En su homilía, Poli citó versos del escritor argentino Jorge Luis Borges escritos en 1966, que señalaban que "nadie es la Patria, pero la Patria somos todos" y se refirió también a la "responsabilidad del bien común" de los gobernantes.
Luego de leer el texto del evangelio de San Juan que relata el lavatorio de los pies que Jesús hizo con sus apóstoles, que representa el servicio al prójimo, el arzobispo porteño destacó el lugar de los pobres y los que "se caen del sistema" y señaló que "hay que mirarlos desde abajo, y no desde arriba".
"Imitar a Dios misericordioso es inclinarse ante los pobres, mirarlos desde abajo, no desde arriba. Es atender a los que no tienen voz, los que se caen del sistema, los pequeños privilegiados de Dios. Todo lo que hagamos por ellos a Él se lo hacemos, y Dios no se deja ganar en generosidad", aseveró.
En su mensaje ante las nuevas autoridades, Poli también se refirió a dos "hechos venturosos" ligados a este "nuevo tiempo para los argentinos" y mencionó el jubileo de la misericordia convocado por el papa Francisco, y los próximos festejos en el país por el Bicentenario de la Independencia.

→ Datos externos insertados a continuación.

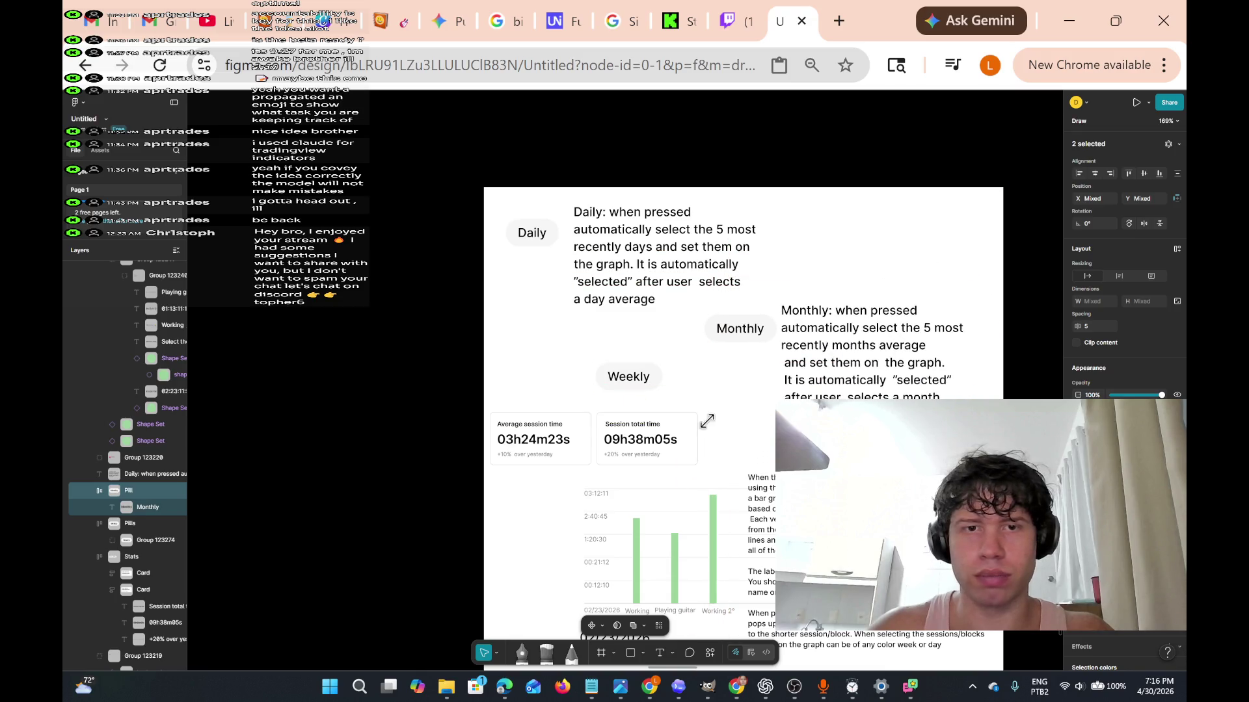
# Copy the Dashboard frame and paste a duplicate onto the empty canvas beside it.
pyautogui.scroll(-3, 691, 453)
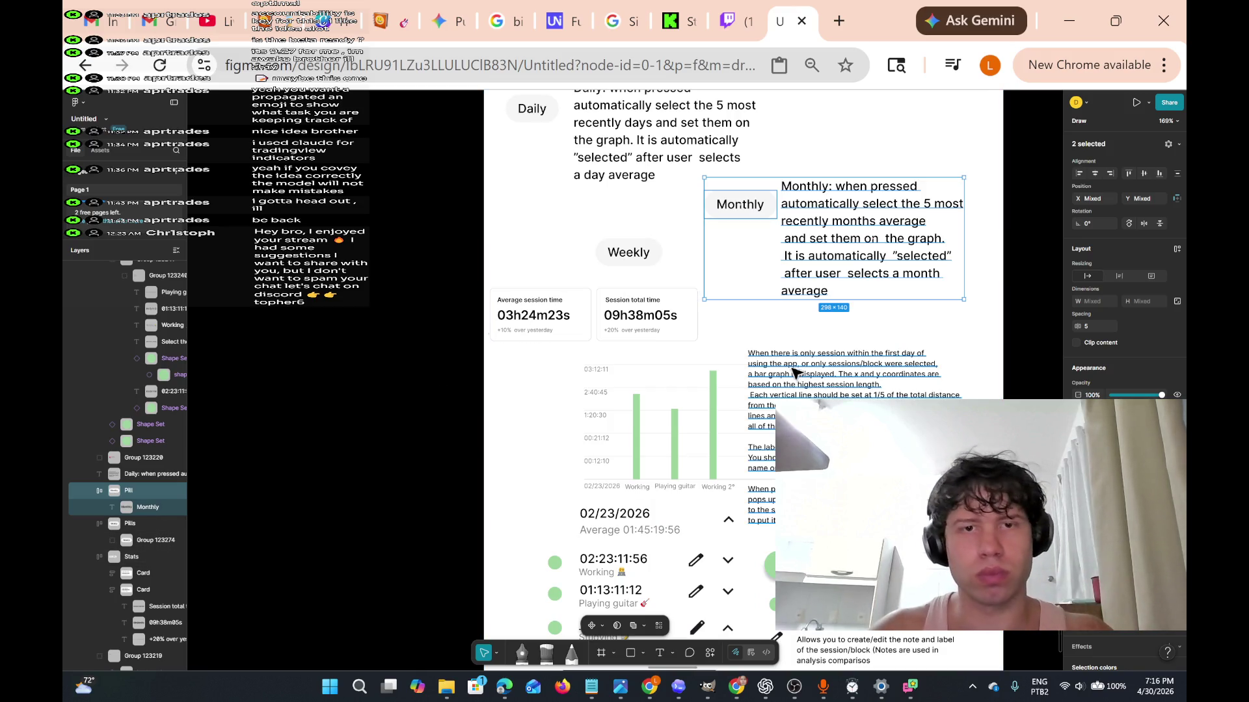
pyautogui.scroll(-2, 781, 407)
pyautogui.scroll(4, 775, 415)
pyautogui.keyDown('ctrl'); pyautogui.scroll(-5, 776, 416); pyautogui.keyUp('ctrl')
pyautogui.click(831, 298)
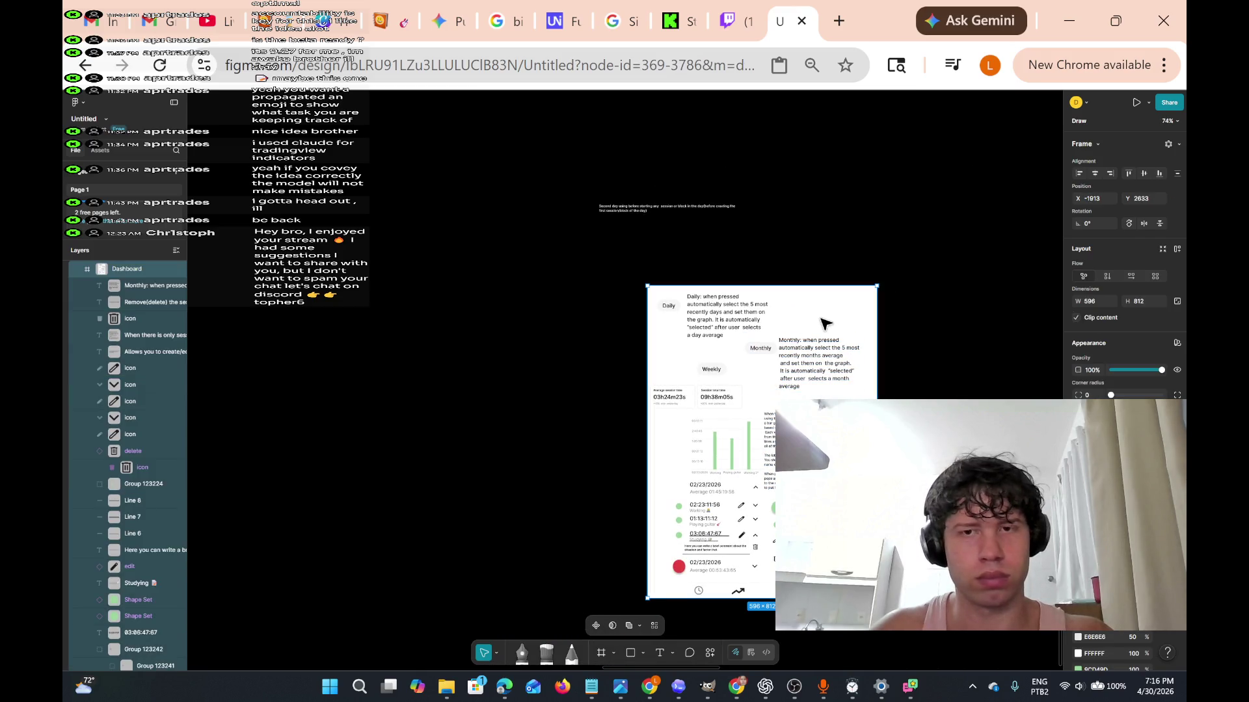
pyautogui.rightClick(831, 301)
pyautogui.click(835, 287)
pyautogui.hscroll(-3, 489, 310)
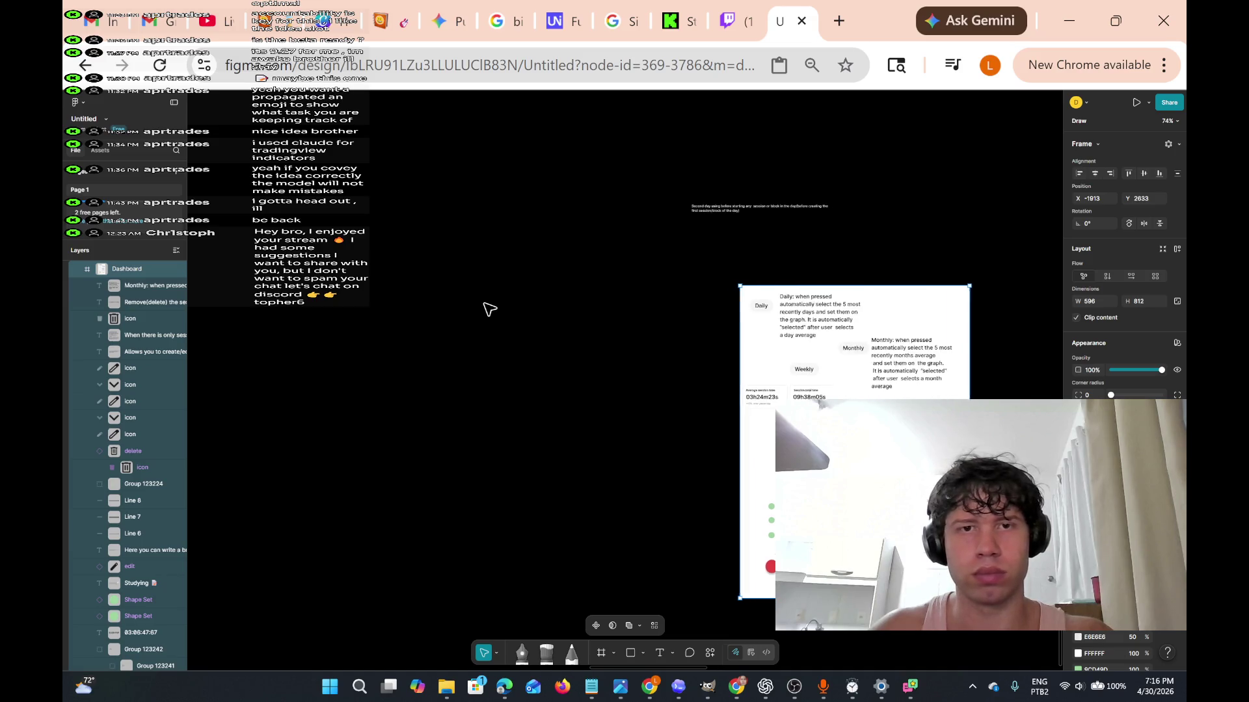
pyautogui.rightClick(461, 313)
pyautogui.click(485, 321)
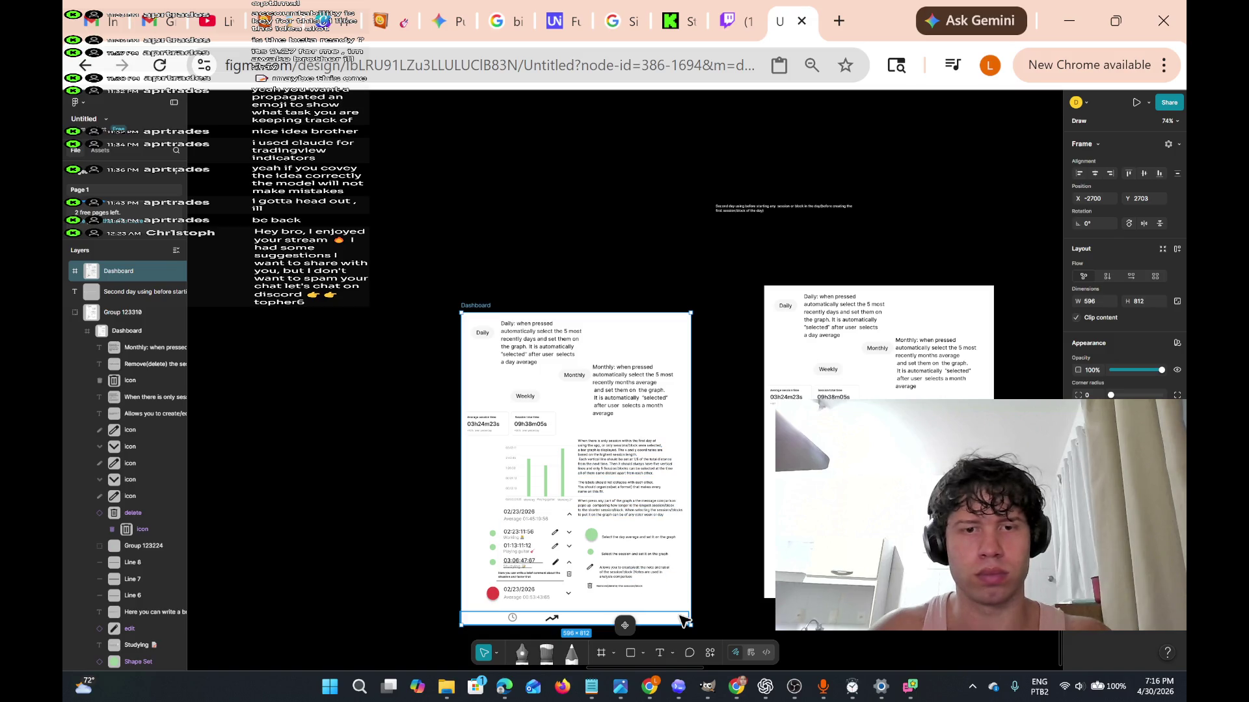
# Bring the finished Windows timer alert to the front.
pyautogui.scroll(3, 609, 564)
pyautogui.scroll(-6, 610, 564)
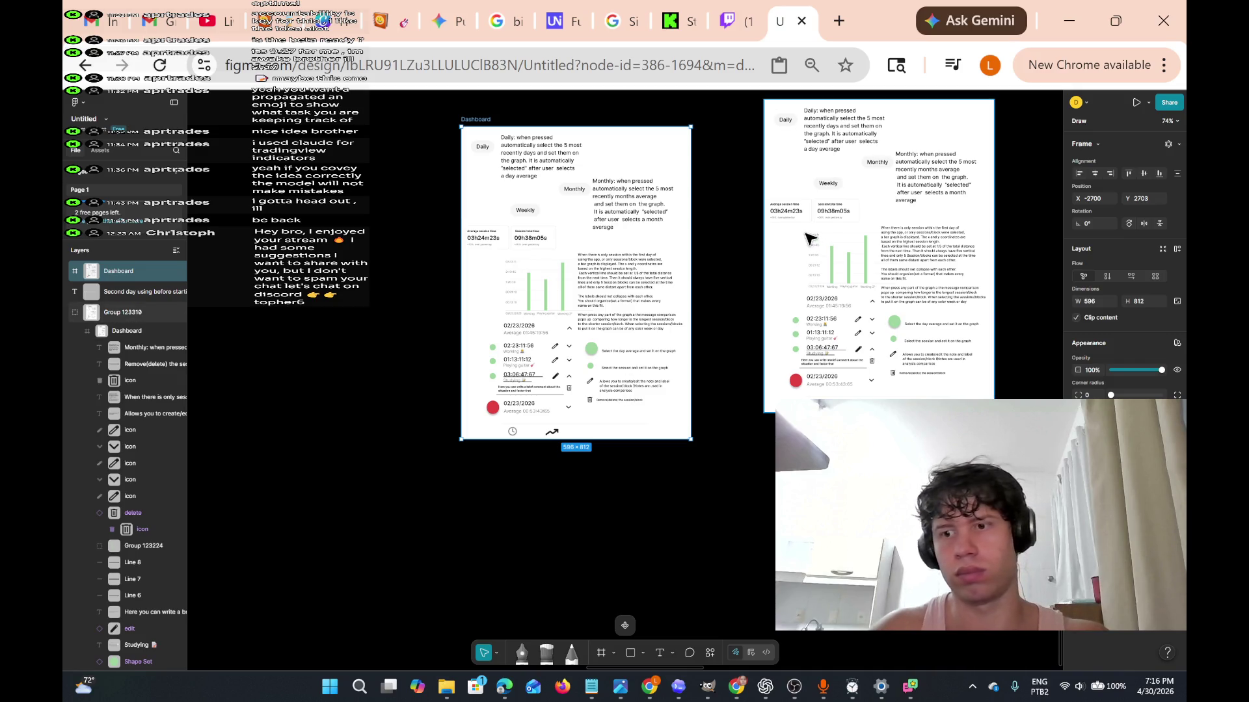
pyautogui.scroll(5, 810, 239)
pyautogui.moveTo(852, 687)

Por último, hablaron los representantes de los demás credos, quien coincidieron en destacar la "necesidad de reconciliación del pueblo" y pidieron "sabiduría y fortaleza" para las nuevas autoridades.
Entre ellos, el rabino Abraham Skorka -amigo personal del papa Francisco- pidió a las nuevas autoridades que "las necesidades del pueblo sean su preocupación" y que tengan "humildad y capacidad de diálogo", y los exhortó a que "sirvan al pueblo y no se sirvan" del cargo para el cual fueron elegidos.